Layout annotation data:
::::

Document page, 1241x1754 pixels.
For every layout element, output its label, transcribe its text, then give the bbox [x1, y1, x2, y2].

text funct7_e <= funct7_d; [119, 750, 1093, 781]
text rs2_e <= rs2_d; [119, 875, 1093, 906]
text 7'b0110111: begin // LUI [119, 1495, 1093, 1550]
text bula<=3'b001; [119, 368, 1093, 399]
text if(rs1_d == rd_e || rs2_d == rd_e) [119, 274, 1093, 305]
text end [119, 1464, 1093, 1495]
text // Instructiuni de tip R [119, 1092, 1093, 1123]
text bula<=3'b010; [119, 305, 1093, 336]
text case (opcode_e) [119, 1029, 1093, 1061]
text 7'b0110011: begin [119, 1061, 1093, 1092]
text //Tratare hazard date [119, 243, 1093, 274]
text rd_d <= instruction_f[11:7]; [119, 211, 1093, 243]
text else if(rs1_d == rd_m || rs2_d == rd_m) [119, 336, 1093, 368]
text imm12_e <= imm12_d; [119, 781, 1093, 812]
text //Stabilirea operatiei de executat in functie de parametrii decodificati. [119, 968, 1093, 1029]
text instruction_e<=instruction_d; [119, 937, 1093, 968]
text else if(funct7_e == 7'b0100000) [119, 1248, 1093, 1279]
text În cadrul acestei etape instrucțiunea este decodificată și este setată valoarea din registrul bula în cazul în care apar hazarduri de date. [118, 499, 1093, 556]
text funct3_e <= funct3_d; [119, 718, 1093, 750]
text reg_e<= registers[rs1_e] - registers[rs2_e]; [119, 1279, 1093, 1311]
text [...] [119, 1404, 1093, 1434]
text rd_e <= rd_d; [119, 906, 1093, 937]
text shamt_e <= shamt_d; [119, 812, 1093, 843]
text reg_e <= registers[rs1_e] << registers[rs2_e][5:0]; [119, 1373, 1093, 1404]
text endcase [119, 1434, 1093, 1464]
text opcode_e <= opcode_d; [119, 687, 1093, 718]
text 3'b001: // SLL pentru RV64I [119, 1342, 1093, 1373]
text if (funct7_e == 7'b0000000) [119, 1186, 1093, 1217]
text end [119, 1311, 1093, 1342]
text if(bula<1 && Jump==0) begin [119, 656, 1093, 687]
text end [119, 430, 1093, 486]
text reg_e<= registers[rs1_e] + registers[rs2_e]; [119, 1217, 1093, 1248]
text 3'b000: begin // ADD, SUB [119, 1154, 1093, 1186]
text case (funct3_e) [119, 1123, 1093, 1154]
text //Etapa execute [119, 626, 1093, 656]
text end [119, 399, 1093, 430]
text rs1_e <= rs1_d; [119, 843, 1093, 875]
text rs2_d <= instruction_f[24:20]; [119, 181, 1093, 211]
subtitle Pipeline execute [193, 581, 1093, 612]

::::

* [Requirements]: Reproduce each line of the listing above word for word, with nothing changed.

* [Response to this task]:
Document page, 1241x1754 pixels.
For every layout element, output its label, transcribe its text, then give the bbox [x1, y1, x2, y2].

text funct7_e <= funct7_d; [119, 750, 1093, 781]
text rs2_e <= rs2_d; [119, 875, 1093, 906]
text 7'b0110111: begin // LUI [119, 1495, 1093, 1550]
text bula<=3'b001; [119, 368, 1093, 399]
text if(rs1_d == rd_e || rs2_d == rd_e) [119, 274, 1093, 305]
text end [119, 1464, 1093, 1495]
text // Instructiuni de tip R [119, 1092, 1093, 1123]
text bula<=3'b010; [119, 305, 1093, 336]
text case (opcode_e) [119, 1029, 1093, 1061]
text 7'b0110011: begin [119, 1061, 1093, 1092]
text //Tratare hazard date [119, 243, 1093, 274]
text rd_d <= instruction_f[11:7]; [119, 211, 1093, 243]
text else if(rs1_d == rd_m || rs2_d == rd_m) [119, 336, 1093, 368]
text imm12_e <= imm12_d; [119, 781, 1093, 812]
text //Stabilirea operatiei de executat in functie de parametrii decodificati. [119, 968, 1093, 1029]
text instruction_e<=instruction_d; [119, 937, 1093, 968]
text else if(funct7_e == 7'b0100000) [119, 1248, 1093, 1279]
text În cadrul acestei etape instrucțiunea este decodificată și este setată valoarea din registrul bula în cazul în care apar hazarduri de date. [118, 499, 1093, 556]
text funct3_e <= funct3_d; [119, 718, 1093, 750]
text reg_e<= registers[rs1_e] - registers[rs2_e]; [119, 1279, 1093, 1311]
text [...] [119, 1404, 1093, 1434]
text rd_e <= rd_d; [119, 906, 1093, 937]
text shamt_e <= shamt_d; [119, 812, 1093, 843]
text reg_e <= registers[rs1_e] << registers[rs2_e][5:0]; [119, 1373, 1093, 1404]
text endcase [119, 1434, 1093, 1464]
text opcode_e <= opcode_d; [119, 687, 1093, 718]
text 3'b001: // SLL pentru RV64I [119, 1342, 1093, 1373]
text if (funct7_e == 7'b0000000) [119, 1186, 1093, 1217]
text end [119, 1311, 1093, 1342]
text if(bula<1 && Jump==0) begin [119, 656, 1093, 687]
text end [119, 430, 1093, 486]
text reg_e<= registers[rs1_e] + registers[rs2_e]; [119, 1217, 1093, 1248]
text 3'b000: begin // ADD, SUB [119, 1154, 1093, 1186]
text case (funct3_e) [119, 1123, 1093, 1154]
text //Etapa execute [119, 626, 1093, 656]
text end [119, 399, 1093, 430]
text rs1_e <= rs1_d; [119, 843, 1093, 875]
text rs2_d <= instruction_f[24:20]; [119, 181, 1093, 211]
subtitle Pipeline execute [193, 581, 1093, 612]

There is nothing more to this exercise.